Vorrei ricordare che i responsabili del Palazzolo hanno chiuso l’accesso ai parenti già a partire dal week end del 29 febbraio–1° marzo (erano previsti almeno 2.400 visitatori), anticipando quanto poi emanato dal Dpcm del 4 marzo 2020. Sono stati anche chiusi i servizi non essenziali ed è stata allestita un’area della struttura con 10 posti letto, per accogliere, in caso di necessità, eventuali operatori contagiati. Tuttavia, di fronte a un virus subdolo come il coronavirus, che in Lombardia ha avuto la sua massima diffusione, è stato purtroppo impossibile mantenere l’infezione fuori dall’Istituto, tenuto altresì conto del grande numero di operatori e sanitari che vi lavorano. Ci risulta peraltro che anche in grandi ospedali pubblici il veicolo del contagio siano stati non di rado operatori infettati. Anche al Palazzolo sono stati individuati almeno 50 lavoratori portatori di infezione asintomatici, che sono stati messi in quarantena.

Ritenete dunque di non aver fatto proprio alcun errore?

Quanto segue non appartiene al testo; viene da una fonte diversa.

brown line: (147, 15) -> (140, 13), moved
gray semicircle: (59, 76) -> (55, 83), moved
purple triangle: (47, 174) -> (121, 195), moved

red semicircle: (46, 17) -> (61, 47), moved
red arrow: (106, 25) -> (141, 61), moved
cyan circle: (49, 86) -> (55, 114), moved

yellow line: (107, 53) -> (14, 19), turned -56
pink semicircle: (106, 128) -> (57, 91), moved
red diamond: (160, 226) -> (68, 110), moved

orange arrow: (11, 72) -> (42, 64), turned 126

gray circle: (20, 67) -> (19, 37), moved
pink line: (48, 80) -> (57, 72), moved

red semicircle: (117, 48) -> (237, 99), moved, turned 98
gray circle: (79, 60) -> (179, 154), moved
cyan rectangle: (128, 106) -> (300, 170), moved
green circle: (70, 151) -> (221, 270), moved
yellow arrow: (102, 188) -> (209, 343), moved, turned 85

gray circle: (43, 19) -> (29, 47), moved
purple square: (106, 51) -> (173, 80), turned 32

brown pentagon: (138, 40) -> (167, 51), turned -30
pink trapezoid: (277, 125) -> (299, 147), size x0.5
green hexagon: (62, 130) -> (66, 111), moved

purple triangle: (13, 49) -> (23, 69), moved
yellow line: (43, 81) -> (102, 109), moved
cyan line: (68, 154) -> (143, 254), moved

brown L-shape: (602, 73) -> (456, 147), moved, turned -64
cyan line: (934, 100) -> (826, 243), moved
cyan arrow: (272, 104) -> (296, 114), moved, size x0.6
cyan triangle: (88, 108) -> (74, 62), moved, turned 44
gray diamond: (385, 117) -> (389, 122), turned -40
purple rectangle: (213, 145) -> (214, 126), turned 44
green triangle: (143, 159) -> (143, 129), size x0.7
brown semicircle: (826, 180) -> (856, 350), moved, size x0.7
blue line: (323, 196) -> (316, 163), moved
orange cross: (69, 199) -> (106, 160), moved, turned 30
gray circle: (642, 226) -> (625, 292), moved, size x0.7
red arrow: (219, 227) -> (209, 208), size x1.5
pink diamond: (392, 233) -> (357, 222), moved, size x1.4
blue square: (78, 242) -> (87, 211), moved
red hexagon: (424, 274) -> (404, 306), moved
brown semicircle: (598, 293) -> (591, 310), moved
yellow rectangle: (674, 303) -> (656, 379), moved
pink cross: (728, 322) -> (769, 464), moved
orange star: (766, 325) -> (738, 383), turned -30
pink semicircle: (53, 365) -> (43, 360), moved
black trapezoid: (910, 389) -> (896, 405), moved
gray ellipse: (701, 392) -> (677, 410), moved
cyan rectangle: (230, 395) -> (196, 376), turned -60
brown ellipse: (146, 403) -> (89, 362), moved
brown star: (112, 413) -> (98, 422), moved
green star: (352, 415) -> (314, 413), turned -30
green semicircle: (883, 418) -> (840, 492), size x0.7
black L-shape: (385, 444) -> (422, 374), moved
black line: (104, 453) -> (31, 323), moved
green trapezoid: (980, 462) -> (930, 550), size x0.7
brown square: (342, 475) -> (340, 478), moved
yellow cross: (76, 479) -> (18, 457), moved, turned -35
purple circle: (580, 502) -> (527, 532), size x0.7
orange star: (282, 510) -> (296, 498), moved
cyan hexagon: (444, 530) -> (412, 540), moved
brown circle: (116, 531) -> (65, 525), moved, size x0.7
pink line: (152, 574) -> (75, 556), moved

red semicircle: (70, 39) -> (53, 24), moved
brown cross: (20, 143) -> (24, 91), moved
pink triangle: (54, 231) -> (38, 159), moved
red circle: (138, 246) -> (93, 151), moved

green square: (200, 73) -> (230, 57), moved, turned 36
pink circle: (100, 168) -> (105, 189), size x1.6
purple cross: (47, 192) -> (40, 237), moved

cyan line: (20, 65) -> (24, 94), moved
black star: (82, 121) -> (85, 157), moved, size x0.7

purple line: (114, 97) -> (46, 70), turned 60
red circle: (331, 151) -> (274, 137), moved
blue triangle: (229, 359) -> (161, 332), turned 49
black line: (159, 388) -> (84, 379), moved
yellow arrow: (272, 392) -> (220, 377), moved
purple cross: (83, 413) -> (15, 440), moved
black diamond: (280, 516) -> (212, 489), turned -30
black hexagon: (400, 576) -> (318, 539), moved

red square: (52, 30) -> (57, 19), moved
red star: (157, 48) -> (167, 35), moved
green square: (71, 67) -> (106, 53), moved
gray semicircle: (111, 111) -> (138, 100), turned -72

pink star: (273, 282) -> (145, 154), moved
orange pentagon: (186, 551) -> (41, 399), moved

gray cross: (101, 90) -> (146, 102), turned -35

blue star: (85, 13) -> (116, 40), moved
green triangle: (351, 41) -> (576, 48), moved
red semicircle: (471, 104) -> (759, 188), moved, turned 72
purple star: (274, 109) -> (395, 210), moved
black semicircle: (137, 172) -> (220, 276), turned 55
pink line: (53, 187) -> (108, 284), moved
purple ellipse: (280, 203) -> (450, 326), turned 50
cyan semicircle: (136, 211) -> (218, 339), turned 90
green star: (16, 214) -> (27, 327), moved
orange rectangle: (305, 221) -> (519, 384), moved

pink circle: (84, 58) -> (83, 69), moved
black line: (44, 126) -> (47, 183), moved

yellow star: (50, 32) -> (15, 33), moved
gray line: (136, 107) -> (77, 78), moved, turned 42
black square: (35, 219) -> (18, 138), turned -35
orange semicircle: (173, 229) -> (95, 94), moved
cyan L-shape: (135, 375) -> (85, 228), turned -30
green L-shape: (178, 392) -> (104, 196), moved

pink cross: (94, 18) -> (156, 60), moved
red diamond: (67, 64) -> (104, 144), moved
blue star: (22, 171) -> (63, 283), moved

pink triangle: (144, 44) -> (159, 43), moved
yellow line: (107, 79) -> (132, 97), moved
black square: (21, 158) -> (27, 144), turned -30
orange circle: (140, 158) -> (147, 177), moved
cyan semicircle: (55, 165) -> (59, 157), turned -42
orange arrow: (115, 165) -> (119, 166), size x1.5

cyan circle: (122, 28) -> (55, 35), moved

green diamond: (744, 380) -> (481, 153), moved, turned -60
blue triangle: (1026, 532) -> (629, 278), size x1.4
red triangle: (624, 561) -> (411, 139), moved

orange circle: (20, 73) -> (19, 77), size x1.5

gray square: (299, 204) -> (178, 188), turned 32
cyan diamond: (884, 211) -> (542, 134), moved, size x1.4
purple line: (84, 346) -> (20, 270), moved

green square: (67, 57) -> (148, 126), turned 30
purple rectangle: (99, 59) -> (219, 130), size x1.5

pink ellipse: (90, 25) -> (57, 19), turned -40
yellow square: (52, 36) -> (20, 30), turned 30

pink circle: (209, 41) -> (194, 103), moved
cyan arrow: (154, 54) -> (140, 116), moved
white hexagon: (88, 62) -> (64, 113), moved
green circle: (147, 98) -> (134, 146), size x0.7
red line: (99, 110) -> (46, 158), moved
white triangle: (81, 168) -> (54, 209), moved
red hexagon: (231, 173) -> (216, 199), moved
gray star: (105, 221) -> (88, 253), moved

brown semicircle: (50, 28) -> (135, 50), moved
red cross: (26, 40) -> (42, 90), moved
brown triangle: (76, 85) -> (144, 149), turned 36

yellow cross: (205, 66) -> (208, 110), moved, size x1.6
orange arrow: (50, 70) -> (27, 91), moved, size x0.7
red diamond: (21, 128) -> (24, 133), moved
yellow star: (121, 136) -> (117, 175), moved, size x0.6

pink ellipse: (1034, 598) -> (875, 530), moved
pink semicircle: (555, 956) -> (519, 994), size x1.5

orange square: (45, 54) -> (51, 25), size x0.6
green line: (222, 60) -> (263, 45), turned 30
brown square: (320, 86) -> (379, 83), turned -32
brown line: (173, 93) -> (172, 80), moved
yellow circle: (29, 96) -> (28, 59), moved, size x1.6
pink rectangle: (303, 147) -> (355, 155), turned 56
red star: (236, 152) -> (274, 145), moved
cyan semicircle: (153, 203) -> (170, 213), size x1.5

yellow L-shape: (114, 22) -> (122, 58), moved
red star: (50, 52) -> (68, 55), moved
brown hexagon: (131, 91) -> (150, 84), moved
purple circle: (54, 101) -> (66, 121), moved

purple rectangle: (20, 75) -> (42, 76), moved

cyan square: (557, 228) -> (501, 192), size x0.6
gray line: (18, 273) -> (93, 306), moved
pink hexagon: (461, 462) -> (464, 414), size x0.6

Forse l’errore, se c’è stato, sta nell’aver accolto l’invito delle autorità a prendere i malati Covid anche nelle nostre strutture meno indicate per l’emergenza. Voglio ricordare, però, che ancor prima che ce lo chiedessero abbiamo trasformato l’organizzazione di ospedali e case di cura per adattarle alle nuove necessità e che abbiamo messo a disposizione persino strutture alberghiere per i convalescenti.

Che cosa deve insegnare il coronavirus?

La pandemia ha messo a nudo scelte inconcepibili fatte a riguardo del Ssn fin dal 2011. Si deve cambiare visuale e capire che in un percorso ben regolamentato e con una gestione fondata sulla correttezza e la trasparenza la sanità non è un costo, ma una risorsa. Aggiungo che secondo recenti studi (cito un’indagine di “Valori, notizie di finanza etica e sostenibile”), la sanità privata non profit, cioè quella gestita da enti e congregazioni religiose secondo obiettivi fissati dalla Cei, alla collettività nazionale costa molto meno di quella pubblica.